* EXTRACT PROVIDED *

* START *

Yes. But that is because the rocket is a special thing. See below.

It follows that the feather will traverse a distance of 1m much faster than the planet [...]

Work is not about duration. It does not depend on time or on how fast. Pushing with 1 N and moving the planet 1 m requires the same work by the force regardless of it taking 1 hour or 1 year or 1000 years.

This might not seem very intuitive at first. If it takes a long time, isn't more energy then spent since the force must be upheld longer?

The answer is no. Think of a table holding up an apple with it's normal force. No energy whatsoever is spent by the table to uphold this force. It can do this forever. Force does not require energy - apart from in specific special "machines".

And that's the thing. The root of your confusion, if I'm right. A rocket propulsion engine (most types of engines to be fair) is such a kind of machine. It takes energy to create the force it exerts. It takes fuel. Fuel is burned at a never-zero rate and so the energy consumption of a rocket does depend on time.

* END *

* TASK 1 *
List each length of time that the extract on work and force gives as an example of how long the planet could take to move 1 m.
* TASK 2 *
Rewrite the passage on work and force between "The answer is" and "depend on time.", inclusive, changing "energy" to "effort".
* TASK 3 *
Pick up the explanation of work and rocket fuel after its final sentence and carry it further.

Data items
* START *

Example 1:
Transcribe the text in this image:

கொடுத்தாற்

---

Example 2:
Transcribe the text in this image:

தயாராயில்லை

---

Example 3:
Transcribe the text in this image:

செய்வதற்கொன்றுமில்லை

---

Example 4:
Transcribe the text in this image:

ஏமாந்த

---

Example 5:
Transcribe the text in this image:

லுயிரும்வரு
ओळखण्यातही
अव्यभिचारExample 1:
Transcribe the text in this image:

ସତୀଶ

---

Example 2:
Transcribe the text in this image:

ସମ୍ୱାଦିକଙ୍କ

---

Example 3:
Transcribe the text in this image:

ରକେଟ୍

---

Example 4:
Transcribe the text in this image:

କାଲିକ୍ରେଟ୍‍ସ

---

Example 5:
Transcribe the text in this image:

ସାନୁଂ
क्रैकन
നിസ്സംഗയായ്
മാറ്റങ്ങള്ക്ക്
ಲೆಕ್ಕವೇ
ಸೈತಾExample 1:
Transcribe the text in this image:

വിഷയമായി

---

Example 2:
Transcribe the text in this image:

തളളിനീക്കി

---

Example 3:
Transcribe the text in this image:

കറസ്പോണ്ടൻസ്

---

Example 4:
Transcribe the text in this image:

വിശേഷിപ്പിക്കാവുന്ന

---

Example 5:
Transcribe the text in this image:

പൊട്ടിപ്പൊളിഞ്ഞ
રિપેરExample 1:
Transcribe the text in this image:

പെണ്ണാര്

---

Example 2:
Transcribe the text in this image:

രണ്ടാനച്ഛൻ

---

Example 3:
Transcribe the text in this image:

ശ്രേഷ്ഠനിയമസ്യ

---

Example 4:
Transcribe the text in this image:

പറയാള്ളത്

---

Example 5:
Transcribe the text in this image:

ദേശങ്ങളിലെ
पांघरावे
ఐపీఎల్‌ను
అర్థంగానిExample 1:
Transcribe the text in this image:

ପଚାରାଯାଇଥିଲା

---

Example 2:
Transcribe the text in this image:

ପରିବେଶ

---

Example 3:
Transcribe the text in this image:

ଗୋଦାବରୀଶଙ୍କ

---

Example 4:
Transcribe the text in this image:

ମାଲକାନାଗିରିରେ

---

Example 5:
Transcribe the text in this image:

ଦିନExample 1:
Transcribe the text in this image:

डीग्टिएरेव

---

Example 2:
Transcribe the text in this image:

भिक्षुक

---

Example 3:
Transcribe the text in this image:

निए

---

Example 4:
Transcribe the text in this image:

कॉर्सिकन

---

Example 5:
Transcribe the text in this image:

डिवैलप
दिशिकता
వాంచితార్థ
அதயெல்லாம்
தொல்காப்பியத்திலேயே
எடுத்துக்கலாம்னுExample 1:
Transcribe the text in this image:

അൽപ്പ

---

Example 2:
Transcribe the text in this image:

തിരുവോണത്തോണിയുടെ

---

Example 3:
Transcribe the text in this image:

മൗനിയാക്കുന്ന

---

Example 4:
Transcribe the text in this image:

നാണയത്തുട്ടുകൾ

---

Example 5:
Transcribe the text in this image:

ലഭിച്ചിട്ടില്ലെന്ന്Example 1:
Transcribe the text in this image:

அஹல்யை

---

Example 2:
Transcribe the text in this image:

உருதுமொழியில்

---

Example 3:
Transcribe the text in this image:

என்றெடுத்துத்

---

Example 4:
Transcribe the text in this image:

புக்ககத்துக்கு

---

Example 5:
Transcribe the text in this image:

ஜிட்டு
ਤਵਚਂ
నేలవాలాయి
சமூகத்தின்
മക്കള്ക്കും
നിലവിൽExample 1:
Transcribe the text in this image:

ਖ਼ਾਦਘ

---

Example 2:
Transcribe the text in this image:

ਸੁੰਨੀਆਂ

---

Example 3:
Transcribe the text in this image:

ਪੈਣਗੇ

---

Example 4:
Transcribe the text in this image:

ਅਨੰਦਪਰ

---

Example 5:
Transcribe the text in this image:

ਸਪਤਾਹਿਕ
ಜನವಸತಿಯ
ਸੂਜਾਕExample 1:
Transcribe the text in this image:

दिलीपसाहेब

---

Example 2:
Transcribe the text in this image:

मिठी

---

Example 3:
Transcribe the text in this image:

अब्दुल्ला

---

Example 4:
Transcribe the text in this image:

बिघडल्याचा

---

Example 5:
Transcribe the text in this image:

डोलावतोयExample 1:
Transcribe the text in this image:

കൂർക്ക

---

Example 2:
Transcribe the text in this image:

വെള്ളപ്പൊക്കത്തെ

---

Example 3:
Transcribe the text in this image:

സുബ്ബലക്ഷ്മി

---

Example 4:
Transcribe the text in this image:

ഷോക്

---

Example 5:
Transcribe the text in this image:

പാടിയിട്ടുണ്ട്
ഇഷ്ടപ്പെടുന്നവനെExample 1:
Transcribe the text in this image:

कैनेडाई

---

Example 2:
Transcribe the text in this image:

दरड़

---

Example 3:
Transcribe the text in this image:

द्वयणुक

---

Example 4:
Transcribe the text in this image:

* END *

* FINAL ANSWER 1 *
1 hour, 1 year, 1000 years

* FINAL ANSWER 2 *
The answer is no. Think of a table holding up an apple with it's normal force. No effort whatsoever is spent by the table to uphold this force. It can do this forever. Force does not require effort - apart from in specific special "machines".

And that's the thing. The root of your confusion, if I'm right. A rocket propulsion engine (most types of engines to be fair) is such a kind of machine. It takes effort to create the force it exerts. It takes fuel. Fuel is burned at a never-zero rate and so the effort consumption of a rocket does depend on time.

* FINAL ANSWER 3 *
The human body with its contracting and expanding muscle fibres is such a kind of machine as well. Eventually you will get tired of pushing, but the wall doesn't.

When thinking of the work formula $W=\int\vec F\cdot d\vec x$, I like to compare a wall with a balloon (essentially what you are doing, but in a slighty simpler setup):

  • Pushing on a wall doesn't really make any difference even when pushing hard. Nothing moves. No work is done, you are just wasting your time.
  • Pushing on a balloon is easy - it moves far. But it was so easy that no one would say that you did any significant effort. We wouldn't say that you did any significant work to move it.

The first example is your situation.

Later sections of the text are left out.